DATASET RECORDS ▸
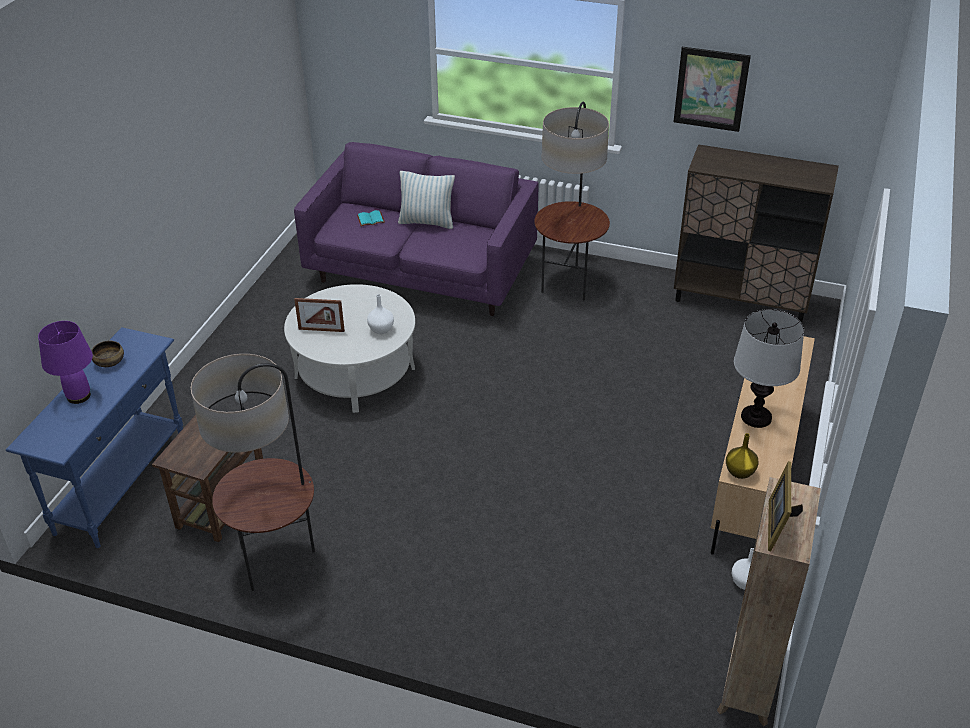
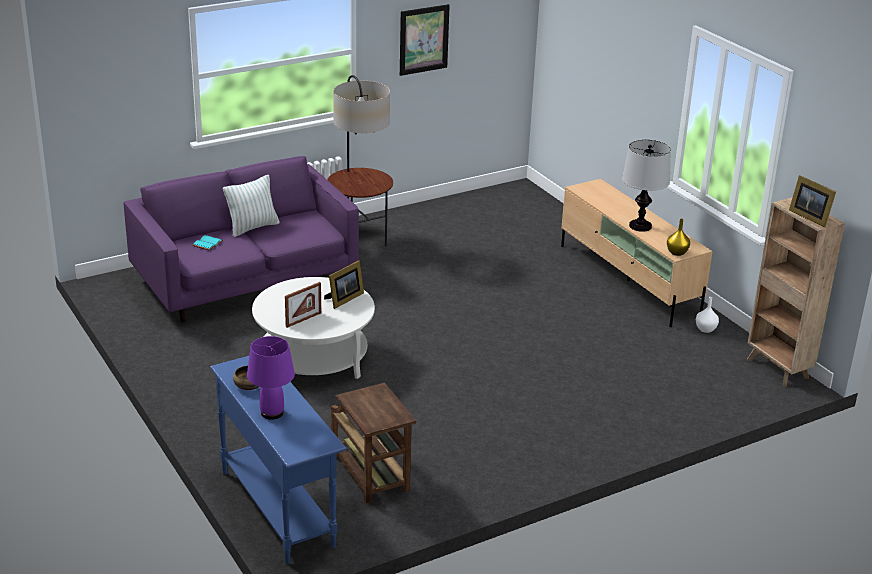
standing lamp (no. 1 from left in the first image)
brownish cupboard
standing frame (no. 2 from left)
--
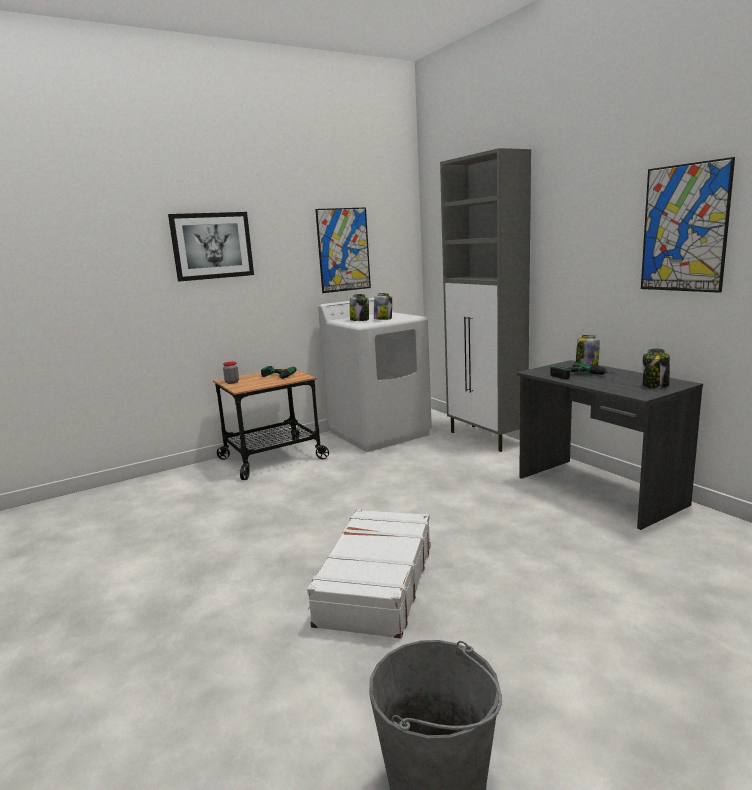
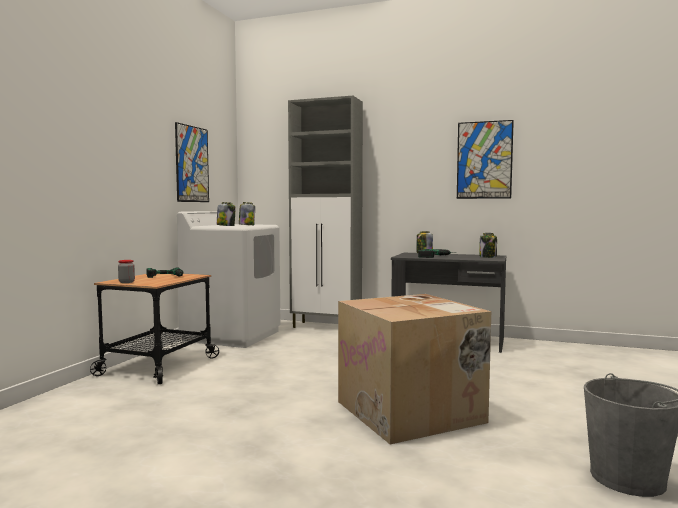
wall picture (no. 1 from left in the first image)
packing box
==
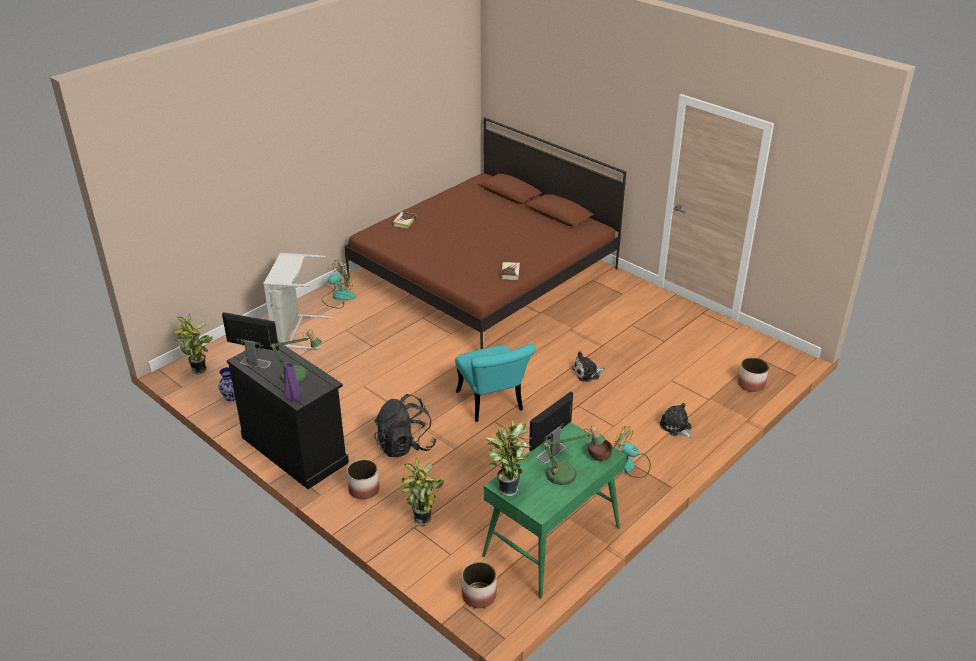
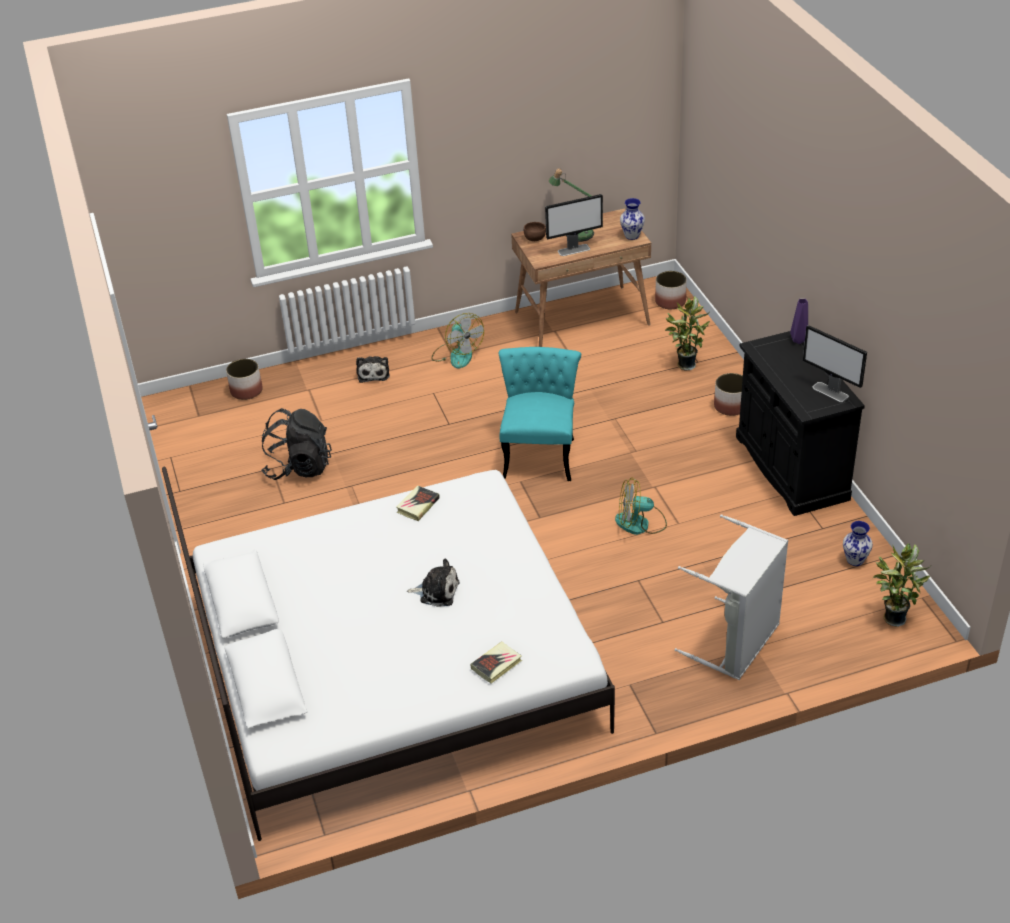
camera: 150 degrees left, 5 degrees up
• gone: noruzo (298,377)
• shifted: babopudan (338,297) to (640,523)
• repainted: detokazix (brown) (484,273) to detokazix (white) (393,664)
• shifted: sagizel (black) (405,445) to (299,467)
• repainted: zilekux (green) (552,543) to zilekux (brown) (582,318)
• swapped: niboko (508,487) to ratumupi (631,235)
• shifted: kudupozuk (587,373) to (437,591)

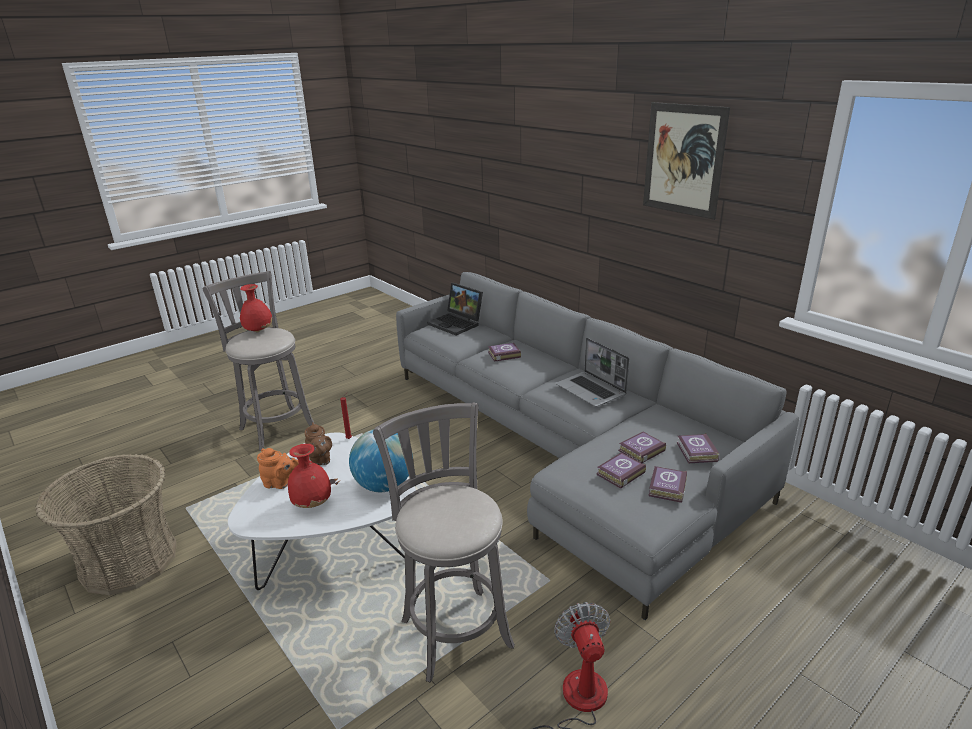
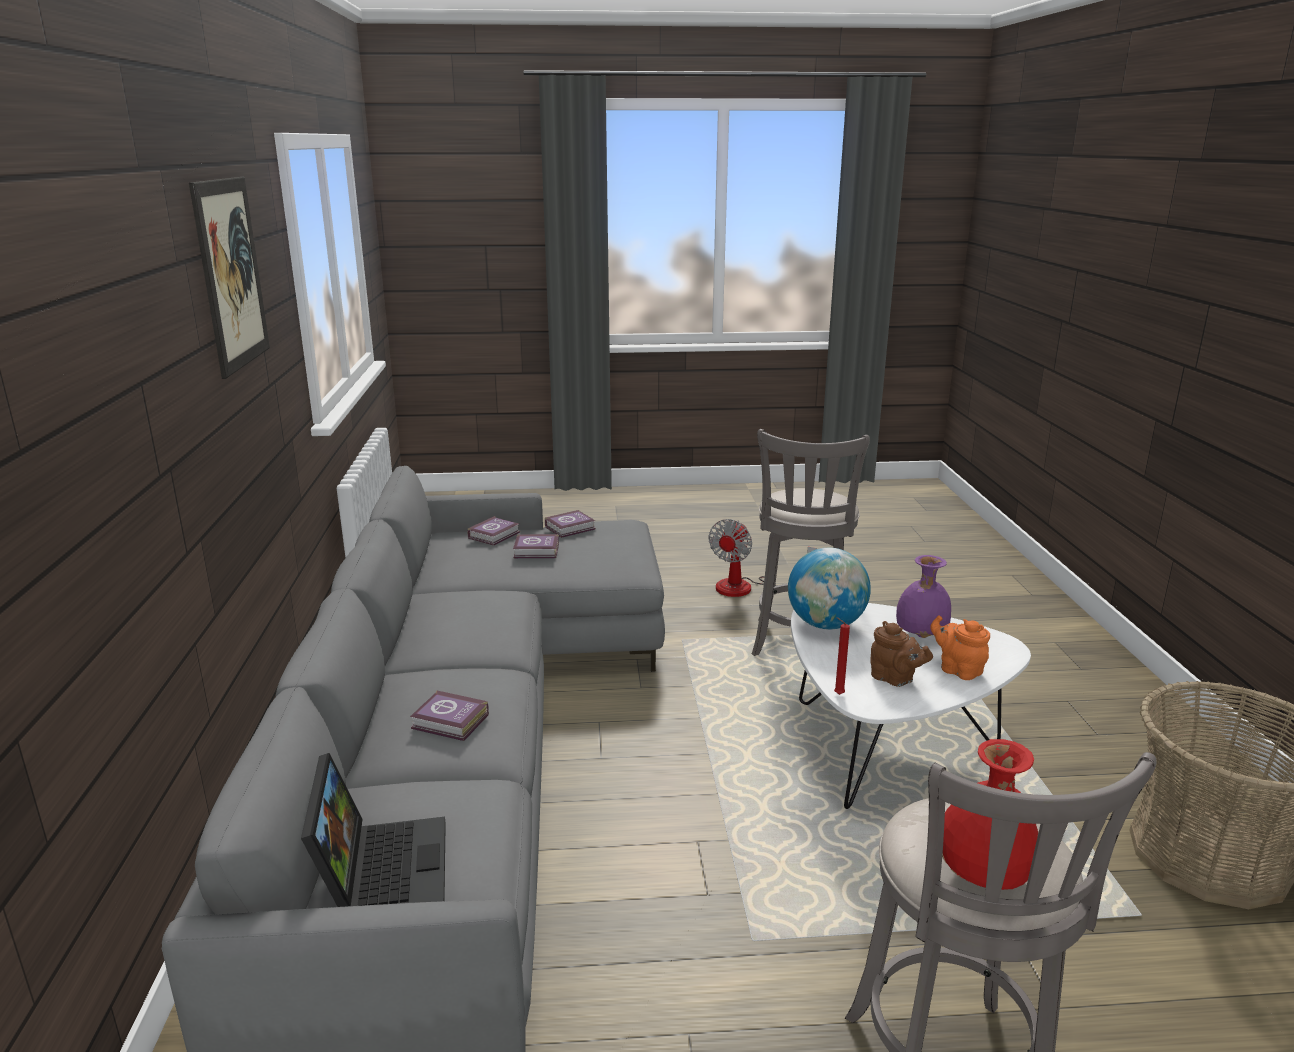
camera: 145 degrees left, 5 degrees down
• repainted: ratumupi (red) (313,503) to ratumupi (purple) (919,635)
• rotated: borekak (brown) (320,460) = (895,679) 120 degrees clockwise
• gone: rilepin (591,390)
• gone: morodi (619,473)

ASSIGNMENT ▸ Starting with the line that has "to ratumupi (631,235)" and ending with the line that has "gone: morodi (619,473)", repeat the lines above exactly, omitting every picture.

ANSWER BOX ▸
• swapped: niboko (508,487) to ratumupi (631,235)
• shifted: kudupozuk (587,373) to (437,591)

camera: 145 degrees left, 5 degrees down
• repainted: ratumupi (red) (313,503) to ratumupi (purple) (919,635)
• rotated: borekak (brown) (320,460) = (895,679) 120 degrees clockwise
• gone: rilepin (591,390)
• gone: morodi (619,473)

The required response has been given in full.